As I sometimes do, this evening I grabbed my copy of R.W. Franklin's collected poems of Emily Dickinson and opened it to a random page. Holy smoke! There was a Dickinson poem - not a "great" one worried about like an inportant bone by her army of scholars - but Emily at her most real.
Or so I think.
It's the one that goes:
My Faith is larger than the Hills
So when the hills decay -
My Faith must take the Purple Wheel
To show the sun the way -
(If the sun fails to rise, after the purple sunset, it must be led toward the purple dawn.)
'Tis first He steps opon the vane -
And then - opon the Hill -
And then abroad the World He go -
To do His Golden Will -
(See the sun rising - first to the barn-top, then to the hill-top, then everywhere.) (Apparently she pronouced "upon" like "opon.")
And if his Yellow Feet should miss -
The Bird would not arise -
The Flowers would slumber on their Stems -
No Bells have Paradise -
(If the warming sun fails to reach them, birds and flowers will not rise.)

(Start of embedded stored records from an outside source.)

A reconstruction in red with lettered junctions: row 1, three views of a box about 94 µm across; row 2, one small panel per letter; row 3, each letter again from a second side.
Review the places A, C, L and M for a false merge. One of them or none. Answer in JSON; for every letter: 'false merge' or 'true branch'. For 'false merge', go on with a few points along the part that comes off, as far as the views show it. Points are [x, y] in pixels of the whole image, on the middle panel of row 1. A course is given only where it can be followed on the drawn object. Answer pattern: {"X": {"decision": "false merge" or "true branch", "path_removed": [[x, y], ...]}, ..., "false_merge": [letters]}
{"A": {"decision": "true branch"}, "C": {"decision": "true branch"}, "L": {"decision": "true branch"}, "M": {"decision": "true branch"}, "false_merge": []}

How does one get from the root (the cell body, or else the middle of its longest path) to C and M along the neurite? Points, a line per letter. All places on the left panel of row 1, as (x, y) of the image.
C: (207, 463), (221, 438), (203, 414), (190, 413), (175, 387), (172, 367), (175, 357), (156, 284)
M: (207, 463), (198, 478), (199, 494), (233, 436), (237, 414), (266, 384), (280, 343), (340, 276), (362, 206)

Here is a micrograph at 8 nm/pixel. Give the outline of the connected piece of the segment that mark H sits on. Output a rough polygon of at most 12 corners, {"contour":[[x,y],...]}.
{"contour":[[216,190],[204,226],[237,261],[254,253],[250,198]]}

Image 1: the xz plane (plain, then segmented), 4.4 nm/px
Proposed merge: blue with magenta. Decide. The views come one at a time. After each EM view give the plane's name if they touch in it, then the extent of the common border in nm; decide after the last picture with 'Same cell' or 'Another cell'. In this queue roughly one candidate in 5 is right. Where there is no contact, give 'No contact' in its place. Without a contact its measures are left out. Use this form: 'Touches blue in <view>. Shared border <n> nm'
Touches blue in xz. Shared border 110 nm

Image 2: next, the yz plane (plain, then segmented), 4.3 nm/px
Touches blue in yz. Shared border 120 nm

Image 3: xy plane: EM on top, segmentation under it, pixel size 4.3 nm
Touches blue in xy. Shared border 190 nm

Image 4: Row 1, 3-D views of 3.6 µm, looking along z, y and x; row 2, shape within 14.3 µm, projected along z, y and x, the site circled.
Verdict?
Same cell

How dare I, therefore, stint a faith
On which so vast depends -
Lest Firmament should fail for me -
The Rivet in the Bands
For Dickinson, a barrel was the main way in which commodities were conveyed. If a rivet holding the metal bands of a barrel failed, all would fall apart. At first, the poem sounds like a typical 19th-century affirmation of faith. "My Faith is larger than the Hills -". But listen hard. Can a faith necessary to keep the sun rising, to keep the world from falling apart, make any sense in a world in which, well, the sun is going to rise anyway, the birds are going to sing, the flowers bloom?
This was from Dickinson's most fertile period, during the Civil War, a time when death was in the air. I see it as an affirmation of life.